His approach stayed the same, regardless.

“You watch for the same approach and same rhythm no matter who or what he’s playing for,” Hallgren said. “He doesn’t get rattled. I can’t say that for a lot of college guys. … There’s not really one game that sticks out because when I think back, it’s the consistency that stands out. He never takes at-bats off. He’s not afraid to walk.

“And whenever he gets a chance to unleash, he’s able to do it. Once you put him with Drew Saylor and our development team, this kid is going to be able to take off.”

Mitchell, who throws right-handed, started hitting lefty when he was three years old. Just like golfer Phil Mickelson learned how to swing a golf club left-handed by mirroring his dad’s right-handed swing, Mitchell mirrored his dad’s baseball swing when he was young. Kevin Mitchell would set up two tees in the family’s backyard and swing right-handed, while Blake faced him and swung as a lefty.
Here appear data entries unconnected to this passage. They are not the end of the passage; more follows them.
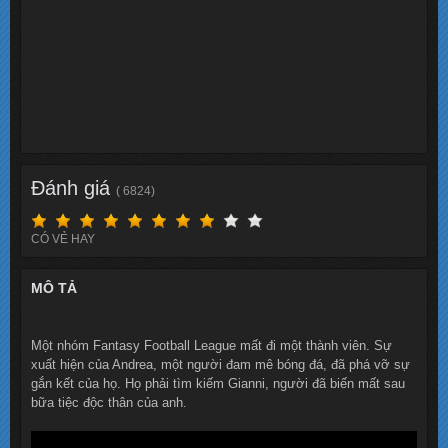
Đánh giá
( 6824)
CÓ VẺ HAY
MÔ TẢ
Một nhóm Fantasy Football League mất đi một thành viên. Sự
xuất hiện của Andrea, một người đam mê bóng đá, đã phá vỡ sự
gắn kết của họ. Họ phải tìm kiếm Gianni, người đã biến mất sau
bữa tiệc độc thân của anh.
Kevin introduced Blake to catching when he was six. And they never looked back.

“He just loved it,” Kevin said. “He liked looking at the field a different way, and he just took off with it.”

How long it takes Mitchell to take off with the Royals remains to be seen. The first step is heading to Arizona. And the hope is one day soon, he’ll be back at The K. Not as a high school player, not as a recent Draftee -- but as a big leaguer.

“I understand the stigma attached to [drafting a high school catcher in the first round], but this kid is different,” scouting director Danny Ontiveros said. “... I know he’s going to do big things, and the city is going to love this kid."